§ **YOUR INSTRUCTIONS**: In the listing below, find the line containing "DB_NAME=safesteps" and the line containing "Git Bash path)". Repeat exactly those two lines and every line between them.

§ **DATA SUPPLIED**:
# # # # #

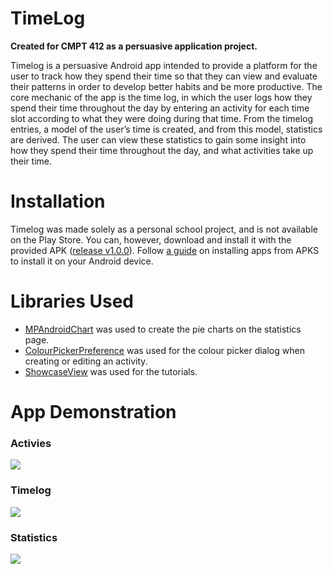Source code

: # TimeLog
__Created for CMPT 412 as a persuasive application project.__

Timelog is a persuasive Android app intended to provide a platform for the user to track how they spend their time so that they can view and evaluate their patterns in order to develop better habits and be more productive. The core mechanic of the app is the time log, in which the user logs how they spend their time throughout the day by entering an activity for each time slot according to what they were doing during that time. From the timelog entries, a model of the user’s time is created, and from this model, statistics are derived. The user can view these statistics to gain some insight into how they spend their time throughout the day, and what activities take up their time. 


# Installation
Timelog was made solely as a personal school project, and is not available on the Play Store. You can, however, download and install it with the provided APK ([release v1.0.0](https://github.com/Dakotaa/TimeLog/releases)). Follow [a guide](https://www.androidauthority.com/how-to-install-apks-31494/) on installing apps from APKS to install it on your Android device.

# Libraries Used
* [MPAndroidChart](https://github.com/PhilJay/MPAndroidChart) was used to create the pie charts on the statistics page. 
* [ColourPickerPreference](https://github.com/skydoves/ColorPickerPreference) was used for the colour picker dialog when creating or editing an activity.
* [ShowcaseView](https://github.com/amlcurran/ShowcaseView) was used for the tutorials.

# App Demonstration
### Activies
![](https://media4.giphy.com/media/DhWTzcMoYH7LgVVcf0/giphy.gif)
### Timelog
![](https://media3.giphy.com/media/nrBj12Gth8qO3PtssL/giphy.gif)
### Statistics
![](https://media1.giphy.com/media/j60PJPfI3k5WEzsV3G/giphy.gif)
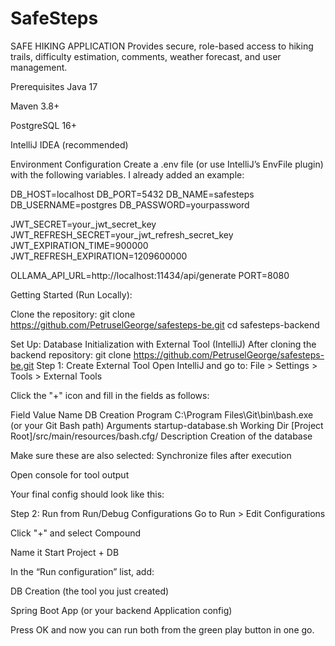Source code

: # SafeSteps
SAFE HIKING APPLICATION
Provides secure, role-based access to hiking trails, difficulty estimation, comments, weather forecast, and user management.

Prerequisites
Java 17

Maven 3.8+

PostgreSQL 16+

IntelliJ IDEA (recommended)

Environment Configuration
Create a .env file (or use IntelliJ’s EnvFile plugin) with the following variables. I already added an example:

DB_HOST=localhost
DB_PORT=5432
DB_NAME=safesteps
DB_USERNAME=postgres
DB_PASSWORD=yourpassword

JWT_SECRET=your_jwt_secret_key
JWT_REFRESH_SECRET=your_jwt_refresh_secret_key
JWT_EXPIRATION_TIME=900000
JWT_REFRESH_EXPIRATION=1209600000

OLLAMA_API_URL=http://localhost:11434/api/generate
PORT=8080


Getting Started (Run Locally):

Clone the repository:
git clone https://github.com/PetruselGeorge/safesteps-be.git
cd safesteps-backend


Set Up: Database Initialization with External Tool (IntelliJ)
After cloning the backend repository: git clone https://github.com/PetruselGeorge/safesteps-be.git
 Step 1: Create External Tool
Open IntelliJ and go to:
File > Settings > Tools > External Tools

Click the "+" icon and fill in the fields as follows:

Field	Value
Name	DB Creation
Program	C:\Program Files\Git\bin\bash.exe (or your Git Bash path)
Arguments	startup-database.sh
Working Dir	[Project Root]/src/main/resources/bash.cfg/
Description	Creation of the database

Make sure these are also selected:
Synchronize files after execution

Open console for tool output

Your final config should look like this:

Step 2: Run from Run/Debug Configurations
Go to Run > Edit Configurations

Click "+" and select Compound

Name it Start Project + DB

In the “Run configuration” list, add:

DB Creation (the tool you just created)

Spring Boot App (or your backend Application config)

Press OK and now you can run both from the green play button in one go.

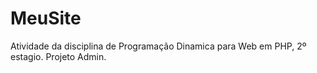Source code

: # MeuSite
Atividade da disciplina de Programação Dinamica para Web em PHP, 2º estagio. Projeto Admin.
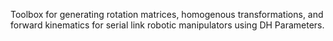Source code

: Toolbox for generating rotation matrices, homogenous transformations, and forward kinematics for serial link robotic manipulators using DH Parameters.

# # # # #

§ **EXERCISE SOLUTION**:
DB_NAME=safesteps
DB_USERNAME=postgres
DB_PASSWORD=yourpassword

JWT_SECRET=your_jwt_secret_key
JWT_REFRESH_SECRET=your_jwt_refresh_secret_key
JWT_EXPIRATION_TIME=900000
JWT_REFRESH_EXPIRATION=1209600000

OLLAMA_API_URL=http://localhost:11434/api/generate
PORT=8080


Getting Started (Run Locally):

Clone the repository:
git clone https://github.com/PetruselGeorge/safesteps-be.git
cd safesteps-backend


Set Up: Database Initialization with External Tool (IntelliJ)
After cloning the backend repository: git clone https://github.com/PetruselGeorge/safesteps-be.git
 Step 1: Create External Tool
Open IntelliJ and go to:
File > Settings > Tools > External Tools

Click the "+" icon and fill in the fields as follows:

Field	Value
Name	DB Creation
Program	C:\Program Files\Git\bin\bash.exe (or your Git Bash path)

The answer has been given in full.